In this paper, it is shown that the mixed metric dimension of tree $T_{n}\ncong P_{n}$ ($n\geq 3$) is 3 if and only if $T_{n}\cong \Gamma_{P_{t}}(P_{1}, \cdots, P_{1}, P_{r}, P_{1}, \cdots, P_{1})$, where $P_{r}$ is attached to a vertex which is not pendant vertex such that $r\geq2$ and $n = t+r-1$ and $t\geq 3$. For unicycle graph $U_n$, it is proved that $dim_m(U_n) = 3$ if and only if either $U_n\cong C_n$ or $U_{n}\cong \Gamma_{C_{m}}(P_{r}, \underbrace{P_{1}, \cdots, P_{1}}_{m-1\; times})$, where $m+r-1 = n$ (i.e., tadpole graph) or $U_{n}\cong \Gamma_{C_{m}}(P_{r_{1}}, \underbrace{P_{1} \cdots, P_{1}}_{i\; times}, P_{r_{2}},$ $\underbrace{P_{1}, \cdots P_{1}}_{m-2-i\; times})$, where $i\geq 0$ and $m+r_{1}+r_{2}-2 = n$ or $U_{n}\cong \Gamma_{C_{m}}(P_{r_{1}}, \underbrace{P_{1} \cdots, P_{1}}_{i\; times}, P_{r_{2}}, \underbrace{P_{1}, \cdots P_{1}}_{j\; times}, P_{r_{3}},$ $\underbrace{P_{1}, \cdots P_{1}}_{m-i-j-3\; times})$ such that $m+r_{1}+r_{2}+r_{3}-3 = n$ and $i+j+3\geq s$, where $s = m/2+1$ if $m$ is even and $s = (m+1)/2$ otherwise.
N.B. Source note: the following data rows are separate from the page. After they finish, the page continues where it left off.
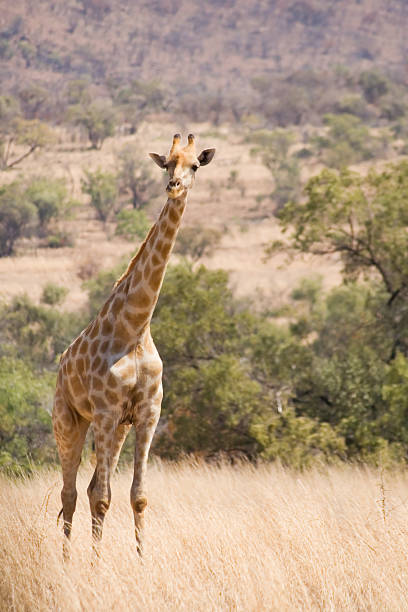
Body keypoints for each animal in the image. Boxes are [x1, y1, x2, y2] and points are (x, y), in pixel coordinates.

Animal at [52, 135, 215, 560]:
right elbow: (103, 498)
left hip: (115, 429)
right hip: (69, 421)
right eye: (167, 164)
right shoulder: (107, 411)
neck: (136, 327)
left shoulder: (146, 414)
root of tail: (61, 366)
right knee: (70, 492)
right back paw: (66, 560)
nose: (174, 186)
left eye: (195, 165)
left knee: (87, 488)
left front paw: (142, 562)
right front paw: (95, 566)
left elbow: (137, 496)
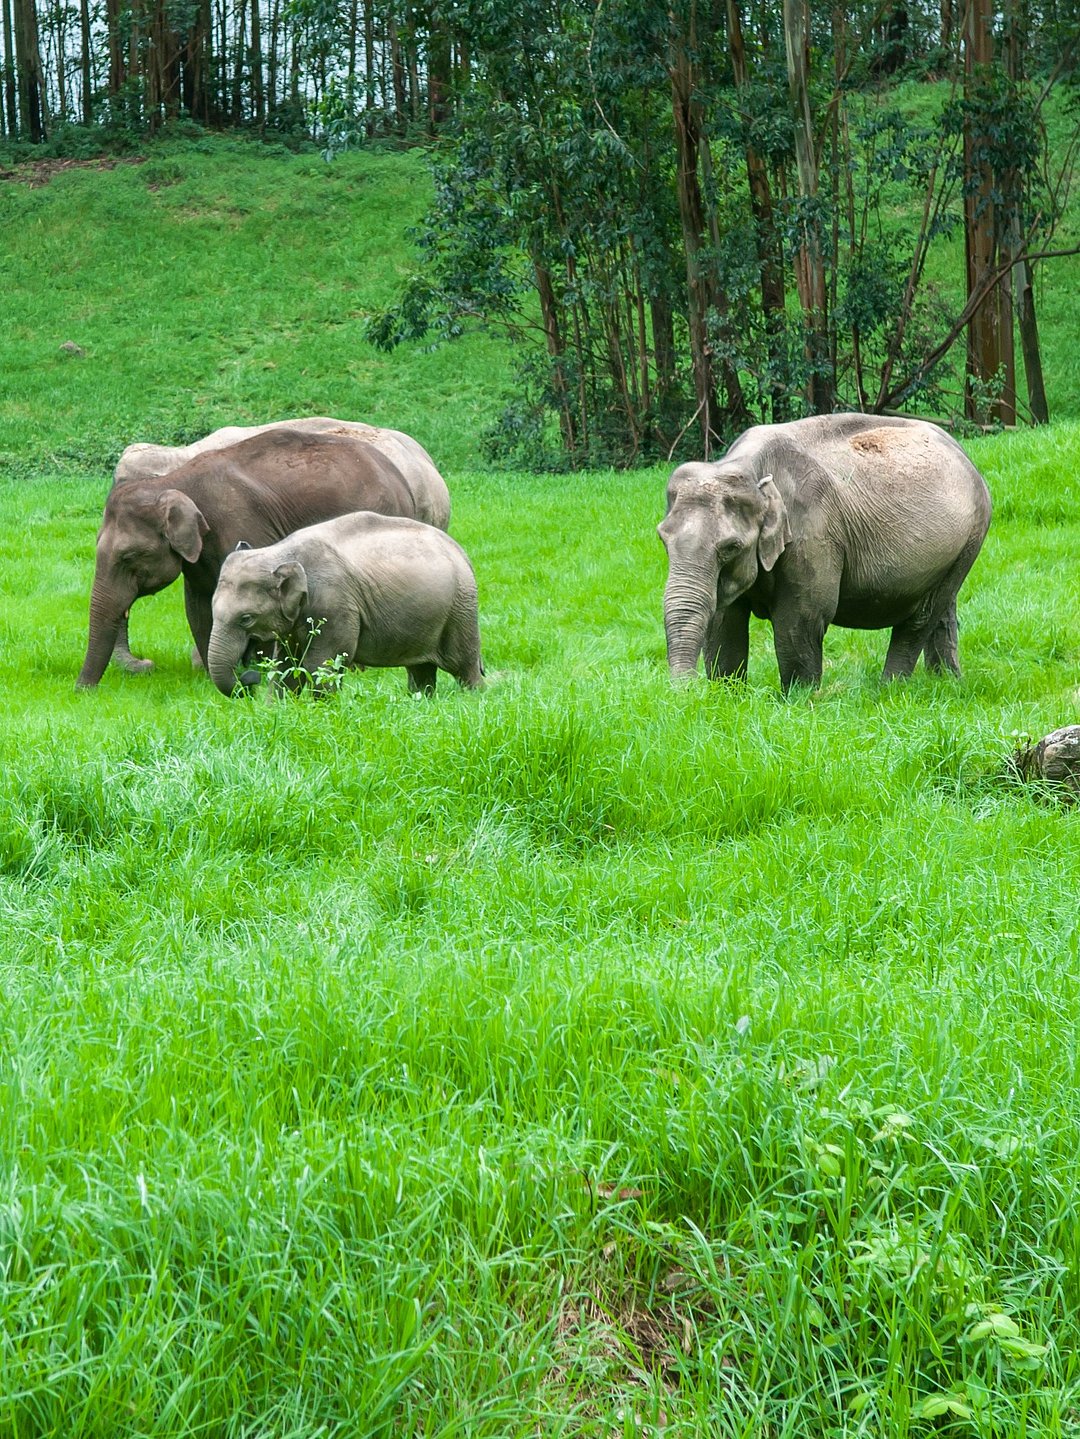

Moreover, several lemmas related to order of graph, maximum degree of basis elements and distance partite sets of basis elements are presented. These lemmas are then used to find the necessary and sufficient conditions for a graph to have mixed metric dimension 3. Finally, three separate algorithms are developed for tree, unicyclic graphs and in general for simple connected graph $J_{n}\ncong P_{n}$ with $n\geq 3$ to determine "whether these graphs have mixed dimension three or not?". If these graphs have mixed dimension three, then these algorithms provide the mixed basis of input graphs.

Acknowledgments

The authors appreciate the valuable comments and remarks of anonymous referees which helped to greatly improve the quality of the paper. The corresponding author(Muhammad Javaid) is supported by the Higher Education Commission of Pakistan through the National Research Program for Universities (NRPU) Grant NO. $20-16188/NRPU/R$&$D/HEC/2021 2021$.

Conflict of interest

The authors declare that they have no conflicts of interest.